Aside from multi-core technology, Intel is active in other power efficiency methods—such as reducing leakage current. Ames mentions work with high-k dielectric materials and different gate metals to combat leakage current, an issue becoming critical at smaller silicon process nodes. Using high-k dielectrics, Intel claims 100 times less leakage current compared to a traditional silicon dioxide dielectric.

Another newer way to boost power efficiency (and chip performance) is a process that forces silicon atoms apart in the semiconductor material to allow less restricted flow of electrons. Known as "strained silicon," it yields less power consumption and less heat generation. Ames notes a five-fold reduction of leakage current using Intel's proprietary strained silicon, and a further four-times reduction with its second-generation strained silicon as the company scales to the 65-nm process.

PC-based Control
Effect of operating frequency on power consumption is shown for Freescale Semiconductor’s MCF5213 devices under two low-power modes—run and wait/doze. SRAM version consumes substantially less power than flash memory at all frequencies. Measurements were made at room

At AMD, ongoing power management methods range from the granular performance-state (reduced core voltage and frequency) to fine-grain approaches. This includes the block level, where certain chip sections can be shut down optimally during unused periods, and clock gating at individual transistors—for example—that take "power management to the farthest extent possible," according to Kerby. "These techniques will be applied to devices outside the CPU to a greater extent than today."

One such external device, the memory controller, has been integrated into the processor by AMD to obtain benefits of direct connection of memory to CPU, I/O to CPU, and CPUs to CPUs, for more linear symmetrical multiprocessing—as well as lower power consumption. Kerby emphasizes that maximum power state of dual-core AMD Opteron processors, at 95 W, includes the memory controller.

Other factors related to power management, such as footprint, leakage current, or role of development tools, are weighted and considered in defining capabilities of each generation of products. "We take a systematic approach and focus our efforts on areas that will provide the greatest improvement," adds Kerby.
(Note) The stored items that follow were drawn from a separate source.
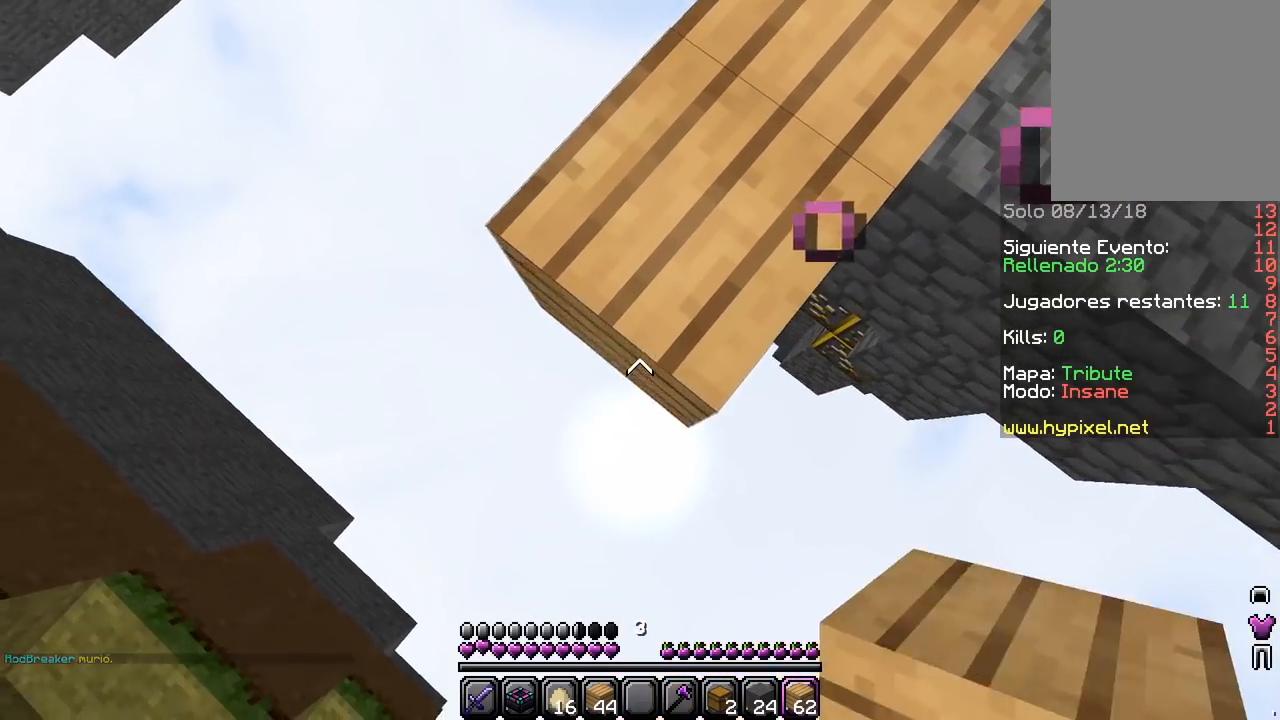
{"keys": ["s"], "mouse": ["right"], "events": [[483, "a", "up"]]}
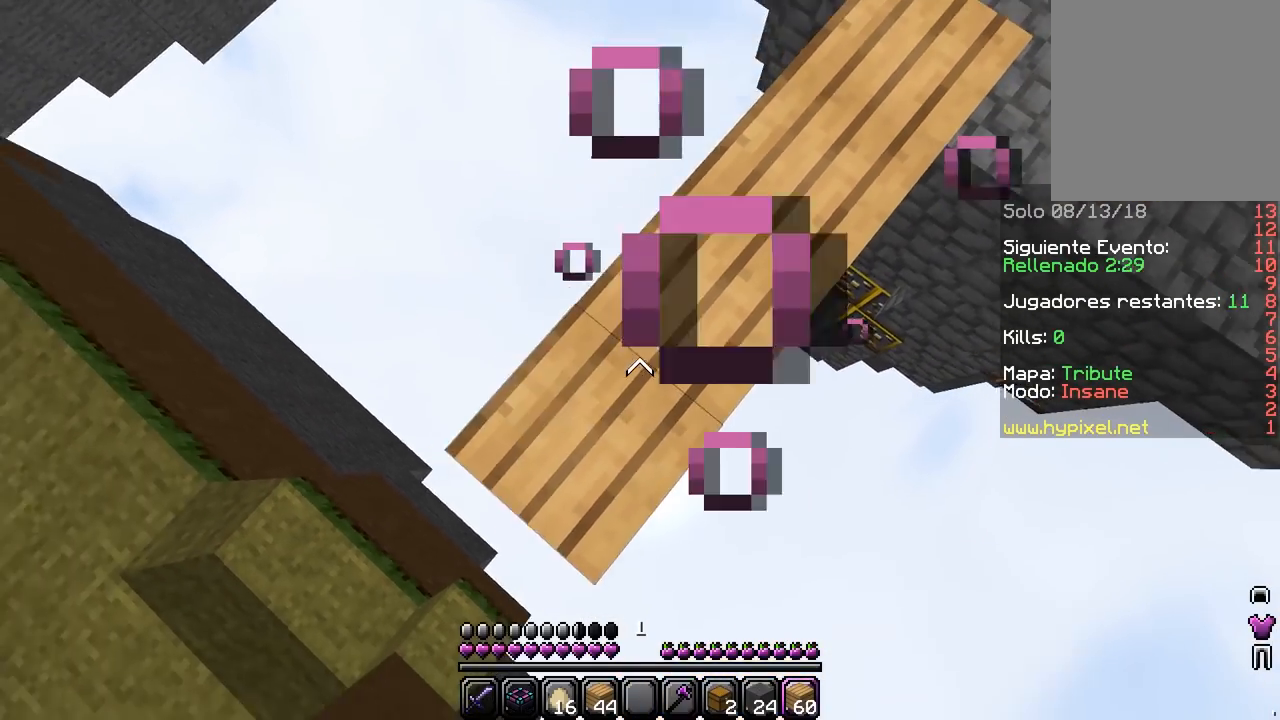
{"keys": ["w"], "mouse": [], "events": [[17, "s", "up"], [67, "mouse_right", "up"], [100, "mouse_right", "down"], [250, "w", "down"], [267, "mouse_right", "up"]]}
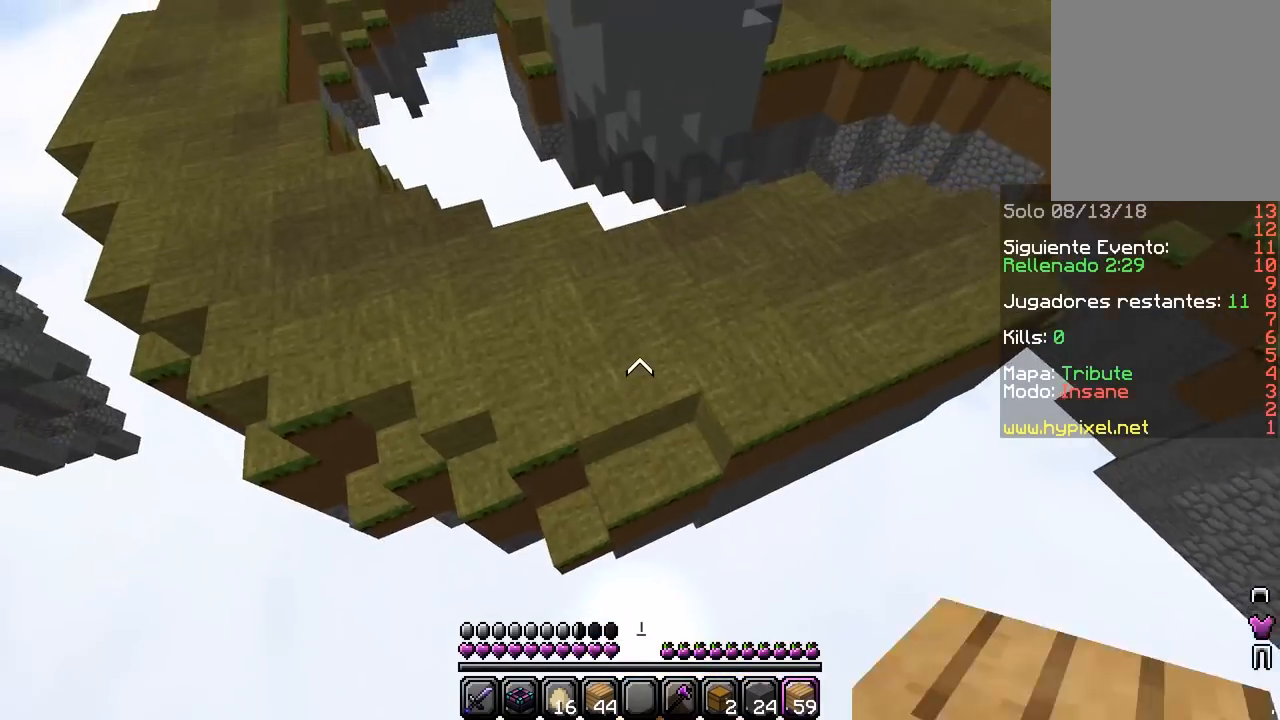
{"keys": ["w"], "mouse": ["right"], "events": [[500, "mouse_right", "down"]]}
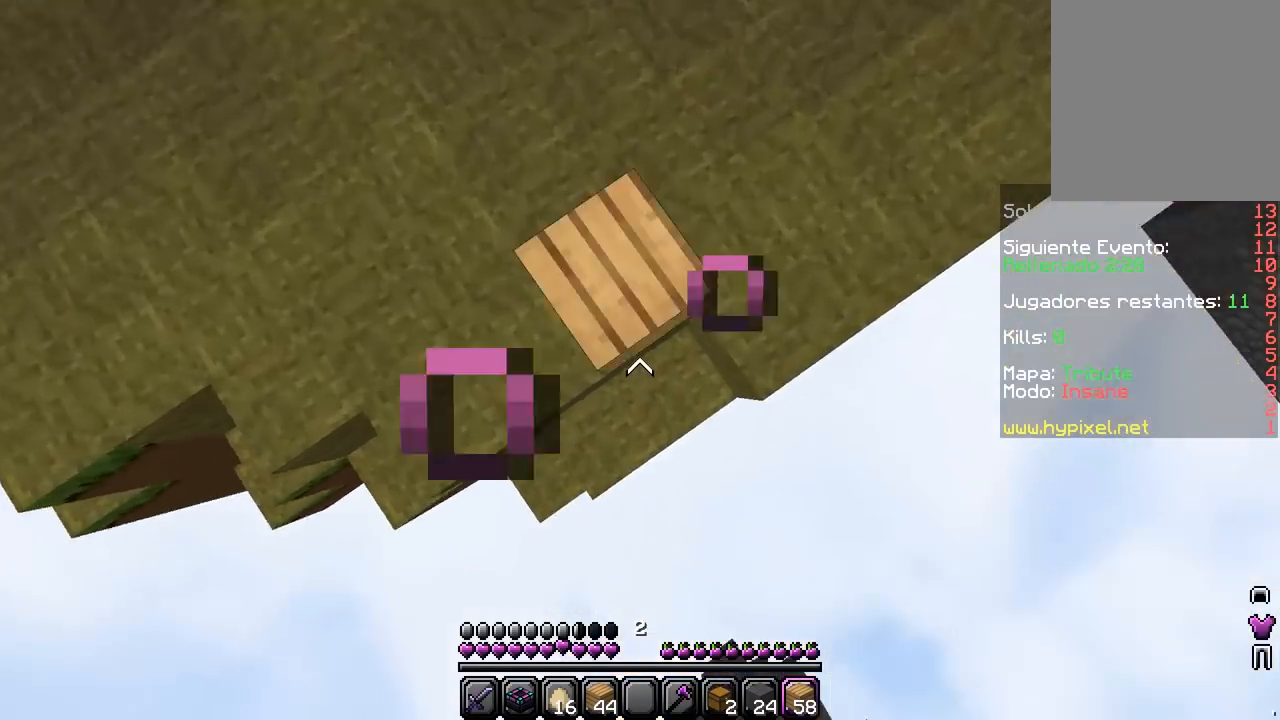
{"keys": ["w"], "mouse": [], "events": [[200, "mouse_right", "up"]]}
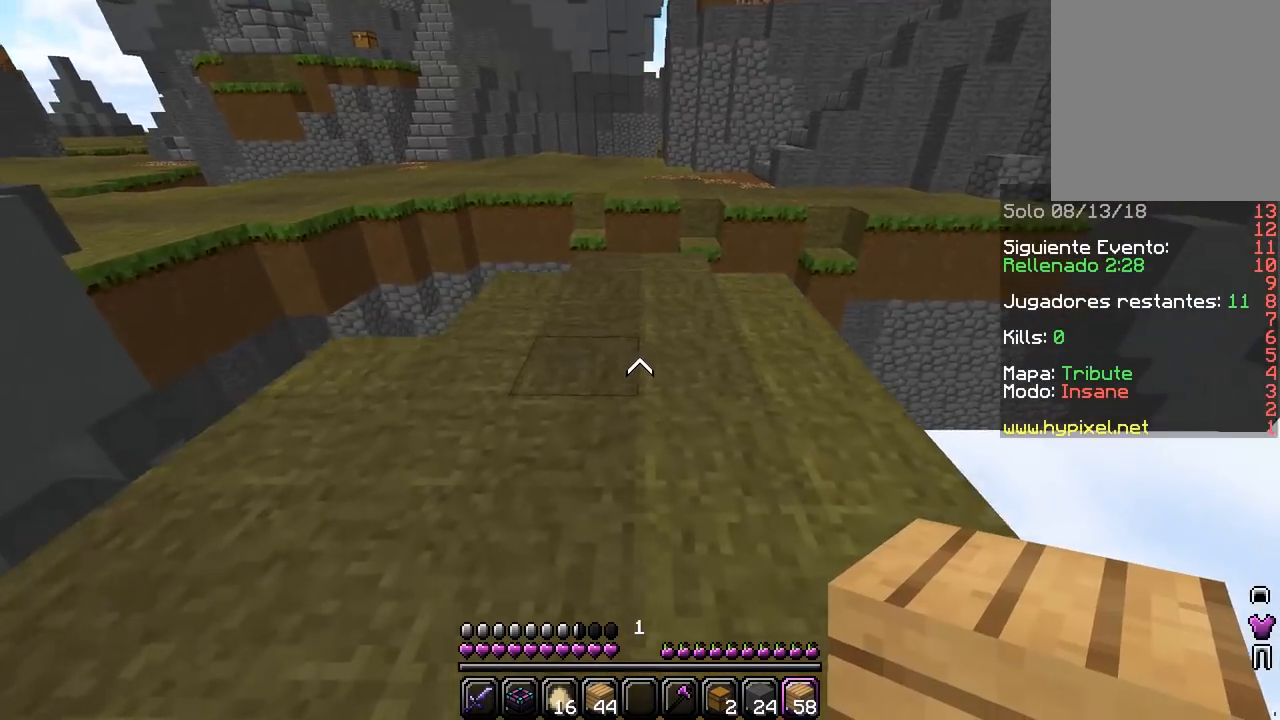
{"keys": ["w"], "mouse": [], "events": []}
As a silicon manufacturer, Freescale views power control from a perspective of innovation on three fronts: process technology, more flexible new chip designs, and training/tools for optimizing system power around its architectures. Process technology involves continuing to reduce leakage currents and run currents for devices at all performance levels—a task "inherently simpler" for lower-performance devices, explains Bock.

"Newer, cutting-edge process technologies (90 nm) inherently have higher native leakages than more mature processes, so managing leakage currents is of utmost importance," Bock says. "However, newer processes typically operate at lower voltages, thus their run currents tend to be easier to manage for the same number of transistors." But adding further features will make it more difficult to manage run currents.
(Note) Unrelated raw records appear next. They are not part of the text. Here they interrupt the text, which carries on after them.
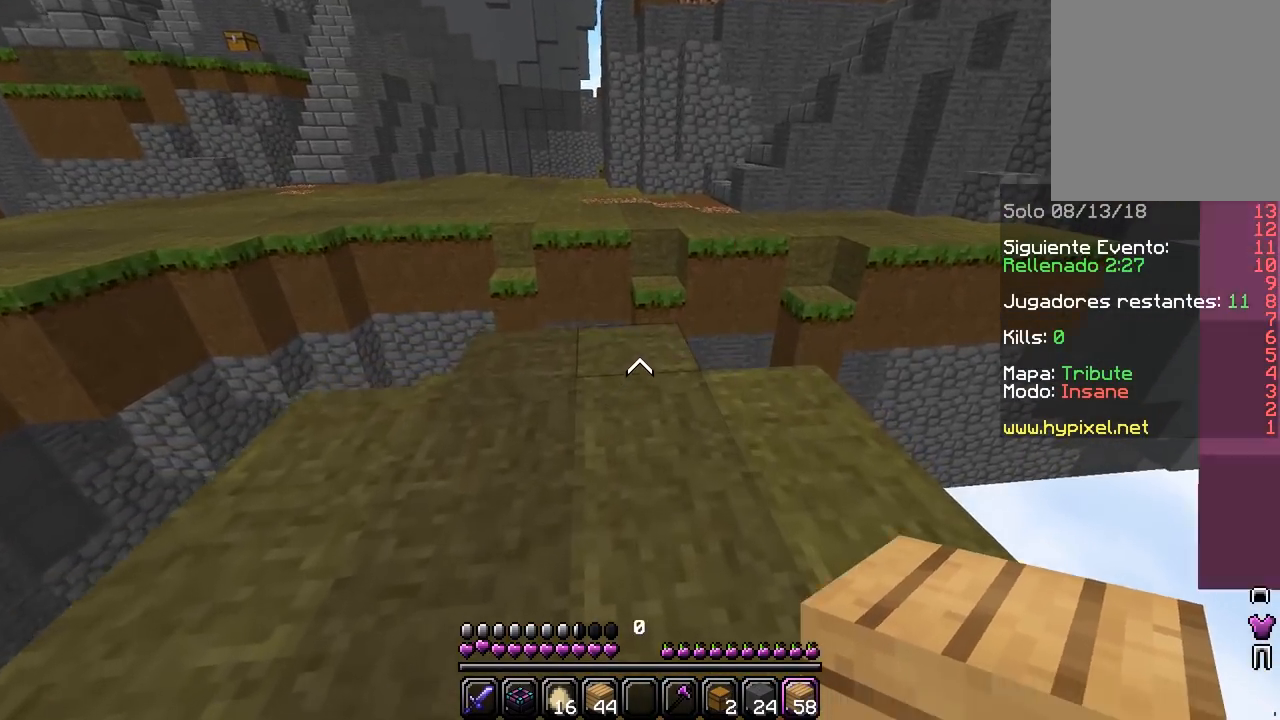
{"keys": ["w"], "mouse": [], "events": [[83, "mouse_right", "down"], [317, "mouse_right", "up"]]}
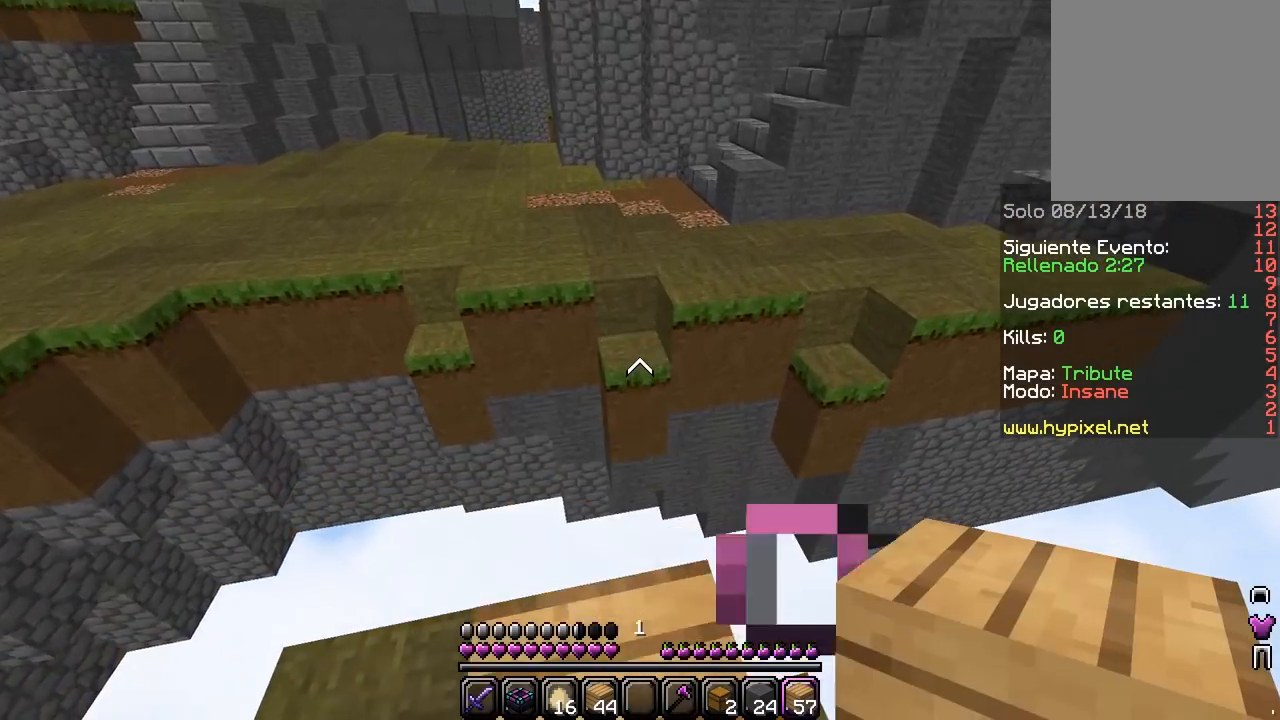
{"keys": ["w"], "mouse": [], "events": [[117, "mouse_left", "down"], [317, "mouse_left", "up"]]}
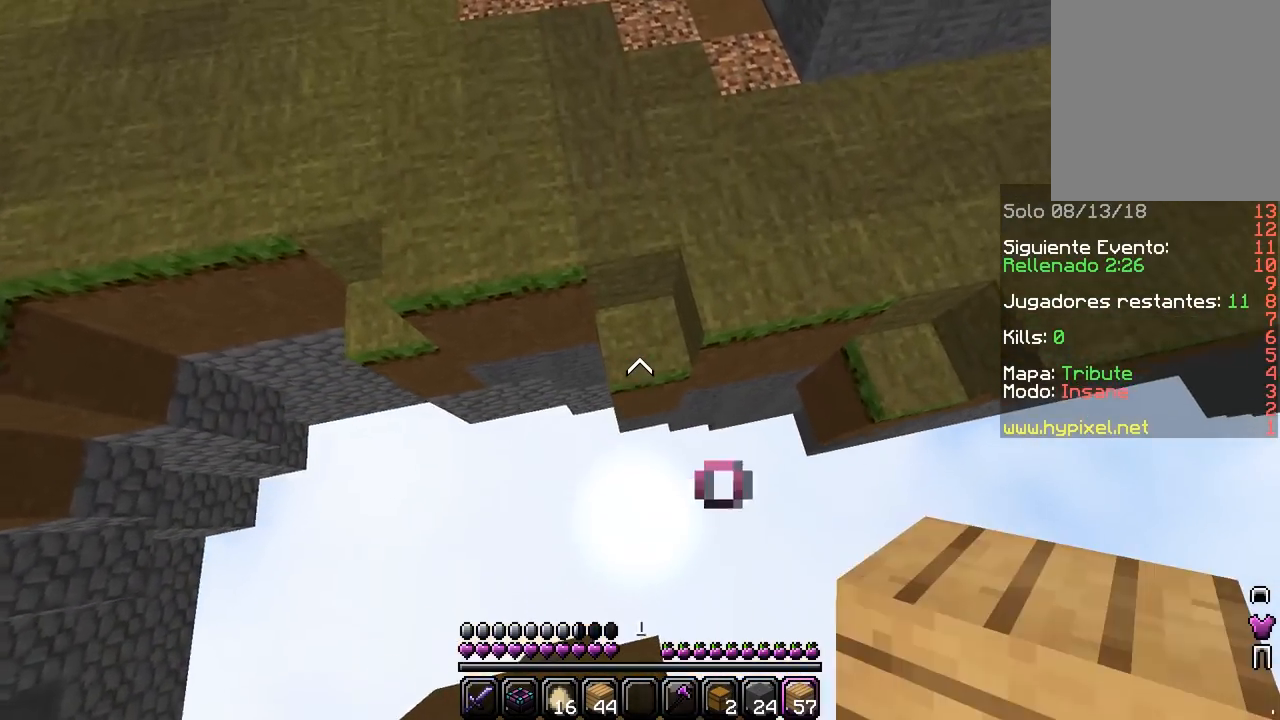
{"keys": ["w"], "mouse": [], "events": [[150, "mouse_right", "down"], [350, "mouse_right", "up"]]}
Chip design innovations include greater flexibility and options to turn sections of the chip (or the whole chip) on/off more quickly along with flexible clocking options mentioned earlier. Using these techniques plus lower-power memories, such as DDR-SDRAM (double data rate-synchronous dynamic random access memory), can yield major overall system power reduction, according to Bock. Tool innovations currently center on producing training and application notes on designing for low-power systems. He also mentions Freescale simulator tools coming in the near future, which can estimate chip power usage and display it to users.

Systems view

While this article focuses on the chip/processor level, power management has a wider role. Intel takes such a holistic approach, mentioning that multi-core architectures also enable power savings at the system/rack level. "By combining multiple execution cores with commercially available virtual machine monitor software, developers can support multiple operating systems on one platform," says Ames. One core can handle a real-time operating system (RTOS) with another core running a non-RTOS. The approach also allows consolidation of dedicated servers (each supporting a separate software environment), saving power and rack space, he explains. Intel offers multi-core processors that include technology to support virtualized environments.

Power management must account for efficiencies in various system elements: voltage regulator modules (VRMs), memory devices, and the processor. "One can have a great MIPS/watt processor solution that's hobbled by a poor VRM design or overly power-hungry memory solutions," concludes Ames.

Freescale's Bock points to a typical problem for a low-power, low duty-cycle application: minimizing a processor's waking time. Since a fixed amount of work must be completed during each wake cycle, a more efficient, powerful processor can ultimately save system power, he explains, if it can do the work required in, say, 25% of the time compared to a lower-end processor. "This can be true even if power dissipation in run state is moderately higher," he says.

"Leakage current tends to be the dominant factor for the most aggressive low-power applications, where battery life needs to extend to many years," continues Bock. The typical concern here is to balance power consumed in run state (efficiency) with power consumed in sleep state (leakage/stop current). Also, availability of compilers and software tools helps designers minimize power in run mode and maximize flexibility of the power management modes, which often is key to minimum overall system power consumption, he adds.

Texas Instruments Inc. likewise takes a holistic stand. TI manages power with SmartReflex technologies, which it describes as "a combination of intelligent and adaptive silicon, circuit design, and software designed to solve power and performance management challenges at smaller process nodes."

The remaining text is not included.